(Raw data):
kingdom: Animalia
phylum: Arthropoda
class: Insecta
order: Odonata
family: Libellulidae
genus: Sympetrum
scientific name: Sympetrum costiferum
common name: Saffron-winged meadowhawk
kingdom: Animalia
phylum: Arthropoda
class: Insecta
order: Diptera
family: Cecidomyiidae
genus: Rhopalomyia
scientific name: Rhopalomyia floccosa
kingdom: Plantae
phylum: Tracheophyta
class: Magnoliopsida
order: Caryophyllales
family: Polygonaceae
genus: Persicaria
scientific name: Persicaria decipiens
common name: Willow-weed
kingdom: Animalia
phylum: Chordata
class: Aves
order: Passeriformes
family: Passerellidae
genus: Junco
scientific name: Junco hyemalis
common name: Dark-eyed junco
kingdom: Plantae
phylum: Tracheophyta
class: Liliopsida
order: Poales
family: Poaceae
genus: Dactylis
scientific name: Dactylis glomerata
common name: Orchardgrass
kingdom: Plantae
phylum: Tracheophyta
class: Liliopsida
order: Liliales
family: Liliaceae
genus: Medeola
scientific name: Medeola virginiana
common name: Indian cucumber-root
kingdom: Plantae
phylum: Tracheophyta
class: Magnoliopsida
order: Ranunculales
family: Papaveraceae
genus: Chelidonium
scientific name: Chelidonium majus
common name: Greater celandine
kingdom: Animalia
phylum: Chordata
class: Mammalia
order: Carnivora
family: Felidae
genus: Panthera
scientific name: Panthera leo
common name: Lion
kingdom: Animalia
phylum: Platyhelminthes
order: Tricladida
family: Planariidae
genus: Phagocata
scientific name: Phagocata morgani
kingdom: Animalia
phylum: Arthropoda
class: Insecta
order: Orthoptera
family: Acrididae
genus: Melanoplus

(Work to be completed):
Substitute "vernacular name" for "common name" throughout the records, then write out every line again with nothing else altered.

(Answer for this exercise):
kingdom: Animalia
phylum: Arthropoda
class: Insecta
order: Odonata
family: Libellulidae
genus: Sympetrum
scientific name: Sympetrum costiferum
vernacular name: Saffron-winged meadowhawk
kingdom: Animalia
phylum: Arthropoda
class: Insecta
order: Diptera
family: Cecidomyiidae
genus: Rhopalomyia
scientific name: Rhopalomyia floccosa
kingdom: Plantae
phylum: Tracheophyta
class: Magnoliopsida
order: Caryophyllales
family: Polygonaceae
genus: Persicaria
scientific name: Persicaria decipiens
vernacular name: Willow-weed
kingdom: Animalia
phylum: Chordata
class: Aves
order: Passeriformes
family: Passerellidae
genus: Junco
scientific name: Junco hyemalis
vernacular name: Dark-eyed junco
kingdom: Plantae
phylum: Tracheophyta
class: Liliopsida
order: Poales
family: Poaceae
genus: Dactylis
scientific name: Dactylis glomerata
vernacular name: Orchardgrass
kingdom: Plantae
phylum: Tracheophyta
class: Liliopsida
order: Liliales
family: Liliaceae
genus: Medeola
scientific name: Medeola virginiana
vernacular name: Indian cucumber-root
kingdom: Plantae
phylum: Tracheophyta
class: Magnoliopsida
order: Ranunculales
family: Papaveraceae
genus: Chelidonium
scientific name: Chelidonium majus
vernacular name: Greater celandine
kingdom: Animalia
phylum: Chordata
class: Mammalia
order: Carnivora
family: Felidae
genus: Panthera
scientific name: Panthera leo
vernacular name: Lion
kingdom: Animalia
phylum: Platyhelminthes
order: Tricladida
family: Planariidae
genus: Phagocata
scientific name: Phagocata morgani
kingdom: Animalia
phylum: Arthropoda
class: Insecta
order: Orthoptera
family: Acrididae
genus: Melanoplus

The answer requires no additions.